Could you print out all of the records below word for word, leaving out the pictures?
━━━━━━━━━━━━━━━━━━━━━━━━━━━━━━
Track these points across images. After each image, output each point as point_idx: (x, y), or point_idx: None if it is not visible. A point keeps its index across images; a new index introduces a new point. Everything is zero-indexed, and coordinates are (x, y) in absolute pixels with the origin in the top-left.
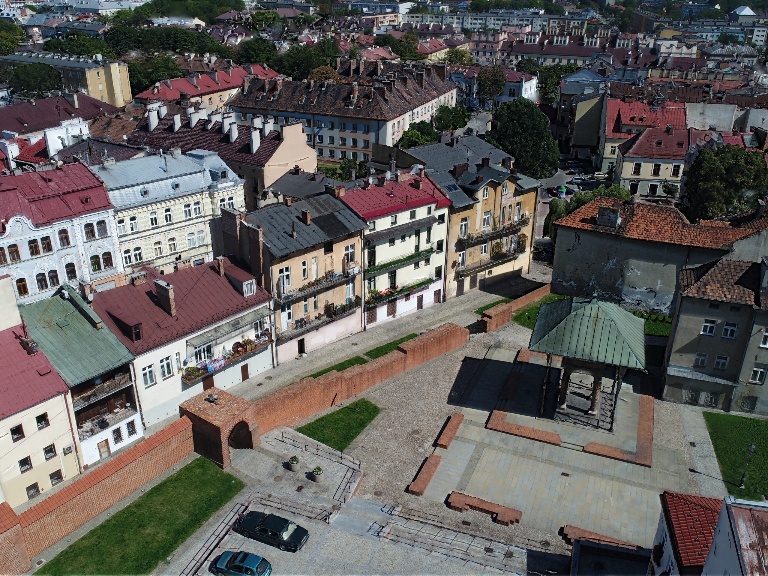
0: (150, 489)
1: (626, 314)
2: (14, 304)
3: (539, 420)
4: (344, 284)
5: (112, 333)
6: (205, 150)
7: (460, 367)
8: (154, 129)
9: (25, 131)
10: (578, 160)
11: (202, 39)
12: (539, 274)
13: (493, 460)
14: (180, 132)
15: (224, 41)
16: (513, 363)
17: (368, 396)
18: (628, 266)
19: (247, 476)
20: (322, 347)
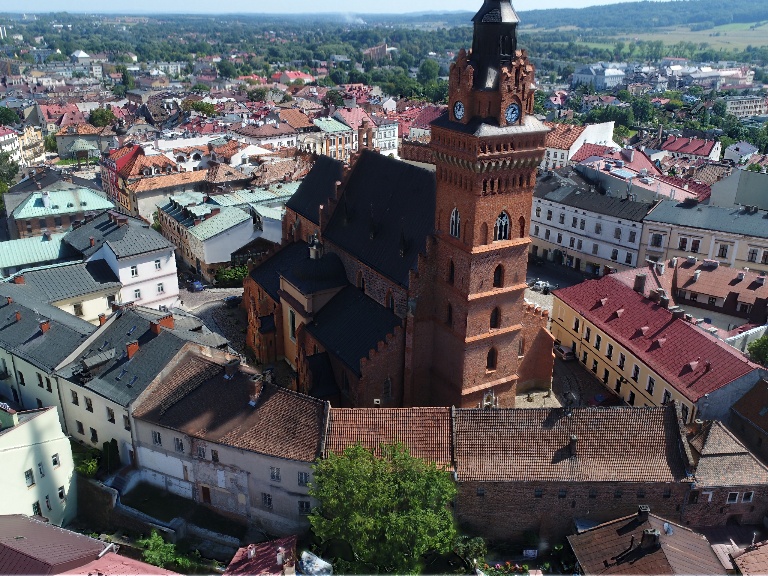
━━━━━━━━━━━━━━━━━━━━━━━━━━━━━━
> _Response for this exercise_:
Track these points across images. After each image, output each point as point_idx: (x, y), or point_idx: None if it is not visible. A point keeps its index across images; a new index introduces a new point. Everything is zero-indexed, and coordinates are (x, y) in absolute pixels with the origin in the top-left.
0: (150, 489)
1: (626, 314)
2: (14, 304)
3: (539, 420)
4: (344, 284)
5: (112, 333)
6: (205, 150)
7: (460, 367)
8: (154, 129)
9: (25, 131)
10: (578, 160)
11: (202, 39)
12: (539, 274)
13: (493, 460)
14: (180, 132)
15: (224, 41)
16: (513, 363)
17: (368, 396)
18: (628, 266)
19: (247, 476)
20: (322, 347)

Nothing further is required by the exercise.